Reaction Equilibrium

Author: John Hutchinson

Having developed a thermodynamic understanding of phase equilibrium, it proves to be even more useful to examine the thermodynamic description of reaction equilibrium to understand why the reactants and products come to equilibrium at the specific values that are observed.

Recall that ΔG=ΔH-TΔS<0 for a spontaneous process, and ΔG=ΔH-TΔS=0 at equilibrium. From these relations, we would predict that most (but not all) exothermic processes with ΔH<0 are spontaneous, because all such processes increase the entropy of the surroundings when they occur. Similarly, we would predict that most (but not all) processes with ΔS>0 are spontaneous.

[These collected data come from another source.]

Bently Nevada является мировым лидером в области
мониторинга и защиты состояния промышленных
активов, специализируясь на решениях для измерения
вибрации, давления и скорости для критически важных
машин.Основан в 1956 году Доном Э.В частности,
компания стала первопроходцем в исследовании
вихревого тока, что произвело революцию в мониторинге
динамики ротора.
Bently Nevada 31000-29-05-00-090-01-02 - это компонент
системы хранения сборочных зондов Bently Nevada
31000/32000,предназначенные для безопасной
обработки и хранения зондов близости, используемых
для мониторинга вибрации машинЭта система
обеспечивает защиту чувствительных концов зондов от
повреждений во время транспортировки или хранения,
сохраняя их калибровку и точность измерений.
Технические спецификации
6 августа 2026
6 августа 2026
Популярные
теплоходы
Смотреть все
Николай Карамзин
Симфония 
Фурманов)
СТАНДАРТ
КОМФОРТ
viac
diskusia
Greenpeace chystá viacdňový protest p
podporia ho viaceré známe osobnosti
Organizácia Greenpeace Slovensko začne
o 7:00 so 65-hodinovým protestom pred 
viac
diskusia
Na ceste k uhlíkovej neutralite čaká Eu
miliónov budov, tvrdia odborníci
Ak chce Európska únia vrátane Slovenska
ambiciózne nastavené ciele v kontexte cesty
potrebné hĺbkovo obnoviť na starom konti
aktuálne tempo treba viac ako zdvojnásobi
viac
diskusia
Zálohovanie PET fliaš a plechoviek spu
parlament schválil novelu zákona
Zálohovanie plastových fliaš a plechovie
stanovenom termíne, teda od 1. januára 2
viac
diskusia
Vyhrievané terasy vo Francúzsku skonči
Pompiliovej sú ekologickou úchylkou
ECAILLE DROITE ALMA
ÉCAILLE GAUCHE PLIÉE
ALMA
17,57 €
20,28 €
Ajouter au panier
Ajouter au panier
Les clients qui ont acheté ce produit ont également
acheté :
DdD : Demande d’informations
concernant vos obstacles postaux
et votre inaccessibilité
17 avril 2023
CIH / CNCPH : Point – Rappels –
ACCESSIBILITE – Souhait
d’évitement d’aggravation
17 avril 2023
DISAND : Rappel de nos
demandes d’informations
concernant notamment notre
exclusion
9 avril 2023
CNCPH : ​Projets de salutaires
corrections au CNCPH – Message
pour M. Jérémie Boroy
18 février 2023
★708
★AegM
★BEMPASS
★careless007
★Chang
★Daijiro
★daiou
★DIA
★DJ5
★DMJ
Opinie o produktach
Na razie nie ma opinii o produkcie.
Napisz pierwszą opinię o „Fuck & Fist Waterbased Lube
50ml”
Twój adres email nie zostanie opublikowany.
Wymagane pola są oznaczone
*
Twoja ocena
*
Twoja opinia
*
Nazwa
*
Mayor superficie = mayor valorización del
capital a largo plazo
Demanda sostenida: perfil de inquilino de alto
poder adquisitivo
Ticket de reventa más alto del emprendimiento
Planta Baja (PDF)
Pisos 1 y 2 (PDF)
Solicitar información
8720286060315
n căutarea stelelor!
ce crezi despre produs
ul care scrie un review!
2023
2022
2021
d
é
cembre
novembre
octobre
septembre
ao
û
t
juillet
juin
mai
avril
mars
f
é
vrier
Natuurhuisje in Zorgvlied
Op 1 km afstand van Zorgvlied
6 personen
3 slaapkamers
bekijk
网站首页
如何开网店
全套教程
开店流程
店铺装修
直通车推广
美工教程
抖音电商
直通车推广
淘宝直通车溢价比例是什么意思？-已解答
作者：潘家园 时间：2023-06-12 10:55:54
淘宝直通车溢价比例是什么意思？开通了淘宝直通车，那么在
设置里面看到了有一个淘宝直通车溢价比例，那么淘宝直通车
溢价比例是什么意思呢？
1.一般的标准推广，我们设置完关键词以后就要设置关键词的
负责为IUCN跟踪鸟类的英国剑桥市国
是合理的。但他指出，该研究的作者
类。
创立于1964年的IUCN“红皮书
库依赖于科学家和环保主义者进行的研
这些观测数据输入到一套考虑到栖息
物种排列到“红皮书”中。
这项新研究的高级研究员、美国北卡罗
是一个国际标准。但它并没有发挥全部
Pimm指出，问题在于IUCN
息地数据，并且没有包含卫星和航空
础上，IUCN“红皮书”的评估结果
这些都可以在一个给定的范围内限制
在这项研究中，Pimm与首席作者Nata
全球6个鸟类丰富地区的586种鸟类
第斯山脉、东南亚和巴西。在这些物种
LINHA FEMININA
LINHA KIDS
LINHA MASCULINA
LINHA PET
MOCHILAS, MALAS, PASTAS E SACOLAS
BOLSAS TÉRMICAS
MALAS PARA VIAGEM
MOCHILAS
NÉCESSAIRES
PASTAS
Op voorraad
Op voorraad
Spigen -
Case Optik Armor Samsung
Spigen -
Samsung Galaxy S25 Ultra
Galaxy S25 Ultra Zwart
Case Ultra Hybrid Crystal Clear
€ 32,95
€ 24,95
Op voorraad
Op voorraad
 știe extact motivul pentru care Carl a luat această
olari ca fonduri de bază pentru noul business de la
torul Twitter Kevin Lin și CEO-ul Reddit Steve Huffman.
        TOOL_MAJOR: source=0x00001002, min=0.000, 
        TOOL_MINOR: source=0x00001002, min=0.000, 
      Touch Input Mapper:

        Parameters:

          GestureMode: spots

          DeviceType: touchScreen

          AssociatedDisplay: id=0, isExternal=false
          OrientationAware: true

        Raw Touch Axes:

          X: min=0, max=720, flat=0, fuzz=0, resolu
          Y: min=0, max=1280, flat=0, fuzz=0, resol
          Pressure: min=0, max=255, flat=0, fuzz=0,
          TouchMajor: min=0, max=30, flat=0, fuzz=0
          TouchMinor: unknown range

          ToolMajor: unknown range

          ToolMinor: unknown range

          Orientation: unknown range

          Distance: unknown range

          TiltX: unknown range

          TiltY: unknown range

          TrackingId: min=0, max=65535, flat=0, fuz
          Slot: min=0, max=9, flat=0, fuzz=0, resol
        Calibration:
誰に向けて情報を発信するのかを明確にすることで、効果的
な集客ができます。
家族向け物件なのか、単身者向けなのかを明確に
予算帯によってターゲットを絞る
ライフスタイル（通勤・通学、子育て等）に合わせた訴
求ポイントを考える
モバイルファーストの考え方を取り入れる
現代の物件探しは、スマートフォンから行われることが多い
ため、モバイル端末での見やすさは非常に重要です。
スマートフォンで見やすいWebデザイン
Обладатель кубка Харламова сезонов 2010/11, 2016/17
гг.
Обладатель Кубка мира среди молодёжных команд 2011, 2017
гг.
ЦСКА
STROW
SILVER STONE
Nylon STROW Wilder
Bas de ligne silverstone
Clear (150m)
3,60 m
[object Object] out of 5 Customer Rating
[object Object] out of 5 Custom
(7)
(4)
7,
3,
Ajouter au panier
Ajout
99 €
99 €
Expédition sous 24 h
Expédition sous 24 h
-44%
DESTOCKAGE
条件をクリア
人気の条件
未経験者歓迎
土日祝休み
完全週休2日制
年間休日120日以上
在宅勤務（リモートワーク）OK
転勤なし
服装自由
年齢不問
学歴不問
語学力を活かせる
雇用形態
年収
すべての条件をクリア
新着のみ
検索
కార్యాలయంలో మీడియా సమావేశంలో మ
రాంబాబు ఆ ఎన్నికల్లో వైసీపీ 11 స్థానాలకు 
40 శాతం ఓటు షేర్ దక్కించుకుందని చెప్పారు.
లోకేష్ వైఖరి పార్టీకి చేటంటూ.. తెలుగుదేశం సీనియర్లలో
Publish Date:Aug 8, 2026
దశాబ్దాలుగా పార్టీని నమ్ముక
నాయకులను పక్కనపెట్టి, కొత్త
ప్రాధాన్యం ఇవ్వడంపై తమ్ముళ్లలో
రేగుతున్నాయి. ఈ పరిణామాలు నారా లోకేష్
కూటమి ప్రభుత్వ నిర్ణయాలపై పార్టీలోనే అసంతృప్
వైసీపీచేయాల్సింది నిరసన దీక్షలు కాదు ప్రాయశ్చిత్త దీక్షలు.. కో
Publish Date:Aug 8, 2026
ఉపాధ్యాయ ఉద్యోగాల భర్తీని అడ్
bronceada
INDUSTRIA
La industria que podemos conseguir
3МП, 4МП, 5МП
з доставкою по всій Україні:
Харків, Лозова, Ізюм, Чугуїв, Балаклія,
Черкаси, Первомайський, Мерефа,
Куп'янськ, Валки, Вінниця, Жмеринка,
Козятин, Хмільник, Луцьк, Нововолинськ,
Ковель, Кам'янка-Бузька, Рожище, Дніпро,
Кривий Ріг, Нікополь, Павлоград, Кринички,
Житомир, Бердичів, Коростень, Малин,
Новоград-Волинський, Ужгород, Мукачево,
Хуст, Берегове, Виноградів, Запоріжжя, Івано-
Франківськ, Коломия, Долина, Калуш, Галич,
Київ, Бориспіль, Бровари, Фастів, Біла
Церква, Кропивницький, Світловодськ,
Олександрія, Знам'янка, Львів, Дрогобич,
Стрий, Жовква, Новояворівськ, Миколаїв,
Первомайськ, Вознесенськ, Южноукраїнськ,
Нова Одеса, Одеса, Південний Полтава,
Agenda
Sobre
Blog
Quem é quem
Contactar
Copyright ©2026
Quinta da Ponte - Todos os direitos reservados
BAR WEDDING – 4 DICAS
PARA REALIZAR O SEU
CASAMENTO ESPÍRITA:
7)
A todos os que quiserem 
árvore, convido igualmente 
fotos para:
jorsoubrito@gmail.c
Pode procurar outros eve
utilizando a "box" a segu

We try applying these conclusions to synthesis of ammonia

N2(g)+3 H2(g) 2 NH3 (g)

[6]

at 298K, for which we find that ΔS° = -198 J/molK. Note that ΔS°<0 because the reaction reduces the total number of gas molecules during ammonia synthesis, thus reducing W, the number of ways of arranging the atoms in these molecules. ΔS°<0 suggests that equation 6 should not occur at all. However, ΔH° = -92.2 kJ/mol. Overall, we find that ΔG° = -33.0 kJ/mol at 298K, which according to equation 3 suggests that equation 6 is spontaneous.

Given this analysis, we are now pressed to ask, if equation 6 is predicted to be spontaneous, why does the reaction come to equilibrium without fully consuming all of the reactants? The answer lies in a more careful examination of the values given: ΔS°, ΔH°, and ΔG° are the values for this reaction at standard conditions, which means that all of the gases in the reactants and products are taken to be at 1 atm pressure. Thus, the fact that ΔG°<0 for equation 6 at standard conditions means that, if all three gases are present at 1 atm pressure, the reaction will spontaneously produce an increase in the amount of NH₃. Note that this will reduce the pressure of the N₂ and H₂ and increase the pressure of the NH₃. This changes the value of ΔS and thus of ΔG, because as we already know the entropies of all three gases depend on their pressures. As the pressure of NH₃ increases, its entropy decreases, and as the pressures of the reactants gases decrease, their entropies increase. The result is that ΔS becomes increasingly negative. The reaction creates more NH₃ until the value of ΔS is sufficiently negative that ΔG = ΔH-TΔS = 0.

From this analysis, we can say by looking at ΔS°, ΔH°, and ΔG° that, since ΔG°<0 for equation 6, reaction equilibrium results in production of more product and less reactant than at standard conditions. Moreover, the more negative ΔG° is, the more strongly favored are the products over the reactants at equilibrium. By contrast, the more positive ΔG° is, the more strongly favored are the reactants over the products at equilibrium.